3.6. Thread-Safety

R code must always be evaluated in the context of a Session, which carries certain state, such as the Global Environment the list of loaded packages, global options, and the state of the random number generator.

Sessions are not thread-safe in the sense that two different R expressions cannot be evaluated concurrently within the same Session.

When using GNU R, a new R Session begins when the interpreter is started in a process, either from the command line, or via REngine. Because of the way that GNU R is implemented, every R Session must have its own process, and so you can not evaluate two R expressions concurrently in the same process.

Renjin is implemented differently, with the goal of being able to run multiple Sessions within the same process or the same JVM.

Every new instance of RenjinScriptEngine has its own independent Session. A single Session cannot execute multiple R scripts concurrently, but you can execute multiple R scripts concurrently within the same JVM, as long as each concurrent script has its own ScriptEngine.

If you want to execute several R scripts in parallel, you have a few options.

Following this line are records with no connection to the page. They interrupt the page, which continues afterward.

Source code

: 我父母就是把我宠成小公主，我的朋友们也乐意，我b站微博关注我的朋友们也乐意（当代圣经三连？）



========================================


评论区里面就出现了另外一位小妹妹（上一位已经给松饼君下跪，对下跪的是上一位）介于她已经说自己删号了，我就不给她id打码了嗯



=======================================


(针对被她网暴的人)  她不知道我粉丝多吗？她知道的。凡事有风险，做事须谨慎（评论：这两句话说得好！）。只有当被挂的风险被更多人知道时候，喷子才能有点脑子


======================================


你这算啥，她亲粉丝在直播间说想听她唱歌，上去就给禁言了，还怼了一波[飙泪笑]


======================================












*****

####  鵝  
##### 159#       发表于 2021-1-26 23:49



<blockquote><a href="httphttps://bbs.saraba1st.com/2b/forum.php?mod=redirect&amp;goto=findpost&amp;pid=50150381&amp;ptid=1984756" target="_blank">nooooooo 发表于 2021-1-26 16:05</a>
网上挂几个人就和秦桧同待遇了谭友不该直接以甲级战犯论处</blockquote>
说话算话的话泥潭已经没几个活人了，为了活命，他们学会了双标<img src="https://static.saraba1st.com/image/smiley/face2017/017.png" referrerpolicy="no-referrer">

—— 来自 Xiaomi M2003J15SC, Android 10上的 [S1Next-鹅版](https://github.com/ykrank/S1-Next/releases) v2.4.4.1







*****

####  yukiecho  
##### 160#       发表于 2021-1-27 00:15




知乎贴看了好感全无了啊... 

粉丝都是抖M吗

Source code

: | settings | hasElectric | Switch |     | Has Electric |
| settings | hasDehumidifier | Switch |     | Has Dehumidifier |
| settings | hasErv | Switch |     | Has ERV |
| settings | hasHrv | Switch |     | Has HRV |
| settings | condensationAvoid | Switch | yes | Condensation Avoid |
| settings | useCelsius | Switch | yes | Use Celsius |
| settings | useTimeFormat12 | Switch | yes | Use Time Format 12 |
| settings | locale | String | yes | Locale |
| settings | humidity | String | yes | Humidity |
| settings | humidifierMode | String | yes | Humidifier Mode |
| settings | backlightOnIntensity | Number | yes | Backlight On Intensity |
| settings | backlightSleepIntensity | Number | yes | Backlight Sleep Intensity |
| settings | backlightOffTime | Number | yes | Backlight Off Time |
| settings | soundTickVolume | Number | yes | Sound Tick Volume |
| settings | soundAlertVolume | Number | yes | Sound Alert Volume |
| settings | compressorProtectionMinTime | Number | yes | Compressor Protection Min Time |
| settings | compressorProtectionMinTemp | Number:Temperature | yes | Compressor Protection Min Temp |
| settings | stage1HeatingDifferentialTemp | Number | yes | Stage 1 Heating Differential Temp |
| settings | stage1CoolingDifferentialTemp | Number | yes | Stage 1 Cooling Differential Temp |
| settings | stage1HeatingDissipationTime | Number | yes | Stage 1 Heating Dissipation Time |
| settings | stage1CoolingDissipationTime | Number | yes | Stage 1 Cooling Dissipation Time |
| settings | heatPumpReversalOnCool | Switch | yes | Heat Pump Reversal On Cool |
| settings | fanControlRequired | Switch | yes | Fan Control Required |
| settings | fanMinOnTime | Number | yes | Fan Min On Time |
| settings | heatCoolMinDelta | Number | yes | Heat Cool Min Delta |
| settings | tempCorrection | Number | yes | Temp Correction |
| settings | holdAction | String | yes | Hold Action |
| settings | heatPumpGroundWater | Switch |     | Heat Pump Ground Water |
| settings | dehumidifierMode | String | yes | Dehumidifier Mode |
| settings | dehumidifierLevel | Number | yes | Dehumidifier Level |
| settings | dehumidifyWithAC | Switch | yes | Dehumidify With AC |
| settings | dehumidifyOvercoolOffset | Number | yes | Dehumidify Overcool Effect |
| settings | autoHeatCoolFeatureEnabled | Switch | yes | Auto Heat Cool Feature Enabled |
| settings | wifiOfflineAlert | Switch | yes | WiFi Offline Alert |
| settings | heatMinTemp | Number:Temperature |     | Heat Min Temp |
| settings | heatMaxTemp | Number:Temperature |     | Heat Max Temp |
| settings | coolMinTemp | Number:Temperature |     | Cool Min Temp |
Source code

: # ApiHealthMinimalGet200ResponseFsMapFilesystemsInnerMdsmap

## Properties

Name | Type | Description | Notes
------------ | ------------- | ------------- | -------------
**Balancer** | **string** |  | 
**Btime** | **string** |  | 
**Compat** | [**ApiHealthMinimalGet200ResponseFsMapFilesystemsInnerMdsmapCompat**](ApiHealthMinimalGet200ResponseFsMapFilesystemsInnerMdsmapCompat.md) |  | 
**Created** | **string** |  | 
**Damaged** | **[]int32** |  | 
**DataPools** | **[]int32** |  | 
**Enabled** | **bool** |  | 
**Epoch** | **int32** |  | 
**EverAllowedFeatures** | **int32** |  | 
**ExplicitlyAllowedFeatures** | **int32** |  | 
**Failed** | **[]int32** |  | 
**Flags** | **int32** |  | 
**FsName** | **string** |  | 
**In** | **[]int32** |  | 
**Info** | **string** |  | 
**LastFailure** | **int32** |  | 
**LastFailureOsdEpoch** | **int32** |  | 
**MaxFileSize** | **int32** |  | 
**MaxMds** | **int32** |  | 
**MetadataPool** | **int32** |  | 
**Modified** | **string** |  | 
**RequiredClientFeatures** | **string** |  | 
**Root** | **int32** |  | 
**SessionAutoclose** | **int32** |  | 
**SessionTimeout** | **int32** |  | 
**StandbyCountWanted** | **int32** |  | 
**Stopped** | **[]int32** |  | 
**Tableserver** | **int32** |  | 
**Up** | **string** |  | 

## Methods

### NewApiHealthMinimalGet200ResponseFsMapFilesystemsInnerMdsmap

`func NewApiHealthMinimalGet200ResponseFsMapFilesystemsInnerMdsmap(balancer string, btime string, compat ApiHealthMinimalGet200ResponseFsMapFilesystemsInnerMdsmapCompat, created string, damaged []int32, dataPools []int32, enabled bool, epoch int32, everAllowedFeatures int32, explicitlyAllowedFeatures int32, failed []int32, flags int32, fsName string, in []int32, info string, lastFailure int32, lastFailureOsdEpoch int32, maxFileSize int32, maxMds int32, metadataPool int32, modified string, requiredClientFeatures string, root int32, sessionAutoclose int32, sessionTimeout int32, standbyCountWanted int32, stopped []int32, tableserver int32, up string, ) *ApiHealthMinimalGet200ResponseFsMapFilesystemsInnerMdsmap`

3.6.1. Thread-Local ScriptEngine

You can use the standard java.lang.ThreadLocal class to maintain exactly one ScriptEngine per thread. This approach is useful when a small number of long-running worker threads each need to execute independent R scripts. This is the case for most Java Servlet containers, for example.

The following is a simple example based on the appengine-servlet example:

public class MyServlet extends HttpServlet {

    /**
     * Maintain one instance of Renjin for each request thread.
     */
    private static final ThreadLocal<ScriptEngine> ENGINE = new ThreadLocal<ScriptEngine>();


    @Override
    protected void doGet(HttpServletRequest req, HttpServletResponse resp) throws ServletException, IOException {

        ScriptEngine engine = ENGINE.get();
        if(engine == null) {
            // create a new engine for this thread
            RenjinScriptEngineFactory factory = new RenjinScriptEngineFactory();
            engine = factory.getScriptEngine();
            ENGINE.set(engine);
        }
        // evaluate a script using the engine reference
    }

3.6.2. ScriptEngine Pooling

If your application, in constrast, uses a larger number of threads, or short-lived threads, it may make more sense to use a pool of ScriptEngines that can be leased to worker threads as needed.

The Apache Commons Pool project provides a solid implementation that can be easily used to pool Renjin ScriptEngine sessions.

3.6.3. Sharing data between ScriptEngines

One of the principal advantages of running multiple, concurrent R Sessions in the same process is that you can share data between them.

By design, Renjin requires Vector implementations, which correspond to R objects of type “list”, “character”, “double”, “integer”, “complex”, and “raw”, to be _immutable_, which means that they cannot be changed after they are created. Environment and pairlist objects are _mutable_, both within the R language and in their Java implementations, and so _cannot_ be shared between Sessions.

This means that a data.frame object, for example, can be created or loaded once, and then shared between multiple concurrent Sessions which do their own computation on the dataset.